DATA FOR PROCESSING
*** Block opens ***
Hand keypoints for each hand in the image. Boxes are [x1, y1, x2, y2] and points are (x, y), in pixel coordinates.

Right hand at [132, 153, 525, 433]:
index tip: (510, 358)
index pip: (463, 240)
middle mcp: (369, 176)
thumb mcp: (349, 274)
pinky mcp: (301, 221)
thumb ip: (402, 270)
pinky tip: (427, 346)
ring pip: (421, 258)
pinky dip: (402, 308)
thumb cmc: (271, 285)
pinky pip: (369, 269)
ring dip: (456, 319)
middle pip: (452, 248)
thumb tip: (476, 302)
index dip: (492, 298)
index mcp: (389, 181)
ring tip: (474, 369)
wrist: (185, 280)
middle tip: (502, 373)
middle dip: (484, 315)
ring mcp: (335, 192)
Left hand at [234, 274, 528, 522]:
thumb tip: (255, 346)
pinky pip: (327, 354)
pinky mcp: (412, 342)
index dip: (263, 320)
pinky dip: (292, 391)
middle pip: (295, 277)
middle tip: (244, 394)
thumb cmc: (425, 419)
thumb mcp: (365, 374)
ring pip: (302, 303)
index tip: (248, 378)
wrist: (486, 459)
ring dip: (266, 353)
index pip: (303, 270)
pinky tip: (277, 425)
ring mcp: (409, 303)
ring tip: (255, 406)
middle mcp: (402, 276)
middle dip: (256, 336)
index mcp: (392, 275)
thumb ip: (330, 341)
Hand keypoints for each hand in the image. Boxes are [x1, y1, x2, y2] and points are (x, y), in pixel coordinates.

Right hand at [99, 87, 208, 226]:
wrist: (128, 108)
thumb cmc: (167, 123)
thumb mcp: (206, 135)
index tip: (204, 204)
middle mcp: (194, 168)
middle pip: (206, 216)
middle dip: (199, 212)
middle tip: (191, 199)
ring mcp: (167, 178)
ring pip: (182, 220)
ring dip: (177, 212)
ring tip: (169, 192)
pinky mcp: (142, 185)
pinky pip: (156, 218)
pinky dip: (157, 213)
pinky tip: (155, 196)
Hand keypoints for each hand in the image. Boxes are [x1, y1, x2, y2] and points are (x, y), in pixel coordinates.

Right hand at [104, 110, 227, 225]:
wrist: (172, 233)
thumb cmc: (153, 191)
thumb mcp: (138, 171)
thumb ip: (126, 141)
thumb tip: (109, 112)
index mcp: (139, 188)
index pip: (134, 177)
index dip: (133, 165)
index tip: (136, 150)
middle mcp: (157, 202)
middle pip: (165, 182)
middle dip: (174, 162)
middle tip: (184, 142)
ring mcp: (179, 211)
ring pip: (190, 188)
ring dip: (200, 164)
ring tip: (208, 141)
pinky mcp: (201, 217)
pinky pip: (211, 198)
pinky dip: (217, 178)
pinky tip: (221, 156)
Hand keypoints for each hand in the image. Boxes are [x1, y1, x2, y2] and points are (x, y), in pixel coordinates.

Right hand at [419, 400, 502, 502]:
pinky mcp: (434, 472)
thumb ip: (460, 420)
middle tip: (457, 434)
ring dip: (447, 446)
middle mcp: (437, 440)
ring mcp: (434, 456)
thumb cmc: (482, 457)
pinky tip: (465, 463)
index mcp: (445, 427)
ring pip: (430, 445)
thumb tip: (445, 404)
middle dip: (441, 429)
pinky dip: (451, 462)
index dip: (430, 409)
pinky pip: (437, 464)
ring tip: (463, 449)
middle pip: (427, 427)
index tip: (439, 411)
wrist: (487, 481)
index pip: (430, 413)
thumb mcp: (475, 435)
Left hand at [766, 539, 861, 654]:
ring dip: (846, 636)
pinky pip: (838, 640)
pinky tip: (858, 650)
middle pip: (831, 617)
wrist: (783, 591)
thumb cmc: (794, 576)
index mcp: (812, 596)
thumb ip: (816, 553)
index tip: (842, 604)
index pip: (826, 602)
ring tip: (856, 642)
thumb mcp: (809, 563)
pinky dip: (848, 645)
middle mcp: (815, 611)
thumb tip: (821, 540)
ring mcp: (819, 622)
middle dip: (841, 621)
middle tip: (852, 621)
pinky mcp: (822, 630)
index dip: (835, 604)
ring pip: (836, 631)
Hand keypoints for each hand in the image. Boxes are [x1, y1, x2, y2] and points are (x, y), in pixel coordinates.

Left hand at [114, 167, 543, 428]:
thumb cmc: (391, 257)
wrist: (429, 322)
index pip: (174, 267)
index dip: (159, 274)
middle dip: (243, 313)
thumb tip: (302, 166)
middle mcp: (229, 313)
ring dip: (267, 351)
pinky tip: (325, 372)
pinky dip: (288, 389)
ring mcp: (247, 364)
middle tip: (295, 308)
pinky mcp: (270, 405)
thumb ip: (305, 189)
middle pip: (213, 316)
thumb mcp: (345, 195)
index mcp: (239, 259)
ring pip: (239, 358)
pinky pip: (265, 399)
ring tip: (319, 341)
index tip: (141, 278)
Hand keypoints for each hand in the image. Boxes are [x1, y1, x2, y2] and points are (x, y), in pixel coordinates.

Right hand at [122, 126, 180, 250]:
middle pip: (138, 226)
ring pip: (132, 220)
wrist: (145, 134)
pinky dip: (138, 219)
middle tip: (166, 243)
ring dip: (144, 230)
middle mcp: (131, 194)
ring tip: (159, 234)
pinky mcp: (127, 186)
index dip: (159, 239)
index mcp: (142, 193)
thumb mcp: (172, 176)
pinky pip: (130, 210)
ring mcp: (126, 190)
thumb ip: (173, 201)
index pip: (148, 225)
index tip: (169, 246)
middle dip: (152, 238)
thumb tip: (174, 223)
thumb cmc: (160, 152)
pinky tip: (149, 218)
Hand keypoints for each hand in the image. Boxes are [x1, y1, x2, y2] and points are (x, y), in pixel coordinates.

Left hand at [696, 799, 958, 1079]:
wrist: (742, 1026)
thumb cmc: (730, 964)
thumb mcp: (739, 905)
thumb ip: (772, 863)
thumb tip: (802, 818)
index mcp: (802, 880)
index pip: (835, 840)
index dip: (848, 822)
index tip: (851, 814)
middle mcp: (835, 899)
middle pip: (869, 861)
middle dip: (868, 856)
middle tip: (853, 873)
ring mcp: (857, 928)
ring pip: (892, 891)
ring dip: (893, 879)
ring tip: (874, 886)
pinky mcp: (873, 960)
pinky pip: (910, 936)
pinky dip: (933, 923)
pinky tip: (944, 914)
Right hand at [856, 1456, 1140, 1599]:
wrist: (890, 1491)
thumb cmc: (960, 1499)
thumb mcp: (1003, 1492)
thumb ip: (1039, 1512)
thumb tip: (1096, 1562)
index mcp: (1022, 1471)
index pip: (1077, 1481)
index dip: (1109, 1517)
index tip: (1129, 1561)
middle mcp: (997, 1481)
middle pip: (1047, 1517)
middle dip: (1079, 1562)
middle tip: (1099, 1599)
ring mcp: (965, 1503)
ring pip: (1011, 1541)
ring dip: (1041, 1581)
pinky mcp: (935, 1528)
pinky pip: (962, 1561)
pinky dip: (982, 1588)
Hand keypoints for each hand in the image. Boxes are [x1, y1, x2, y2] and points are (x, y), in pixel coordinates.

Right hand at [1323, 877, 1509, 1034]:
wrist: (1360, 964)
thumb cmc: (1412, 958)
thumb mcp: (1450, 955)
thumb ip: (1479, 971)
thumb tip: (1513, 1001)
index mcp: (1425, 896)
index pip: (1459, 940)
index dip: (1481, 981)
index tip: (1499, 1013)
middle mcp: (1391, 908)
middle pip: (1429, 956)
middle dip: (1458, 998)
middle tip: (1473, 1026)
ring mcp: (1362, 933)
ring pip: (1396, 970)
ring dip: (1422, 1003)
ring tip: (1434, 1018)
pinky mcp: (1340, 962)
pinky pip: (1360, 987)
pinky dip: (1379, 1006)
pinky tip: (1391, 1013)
*** Block closes ***
WHAT YOU NEED TO DO
Look for the string "Right" in the listing above and copy every line holding it.

TASK ANSWER
Right hand at [132, 153, 525, 433]:
Right hand at [99, 87, 208, 226]:
Right hand at [104, 110, 227, 225]:
Right hand at [419, 400, 502, 502]:
Right hand at [122, 126, 180, 250]:
Right hand at [856, 1456, 1140, 1599]:
Right hand at [1323, 877, 1509, 1034]:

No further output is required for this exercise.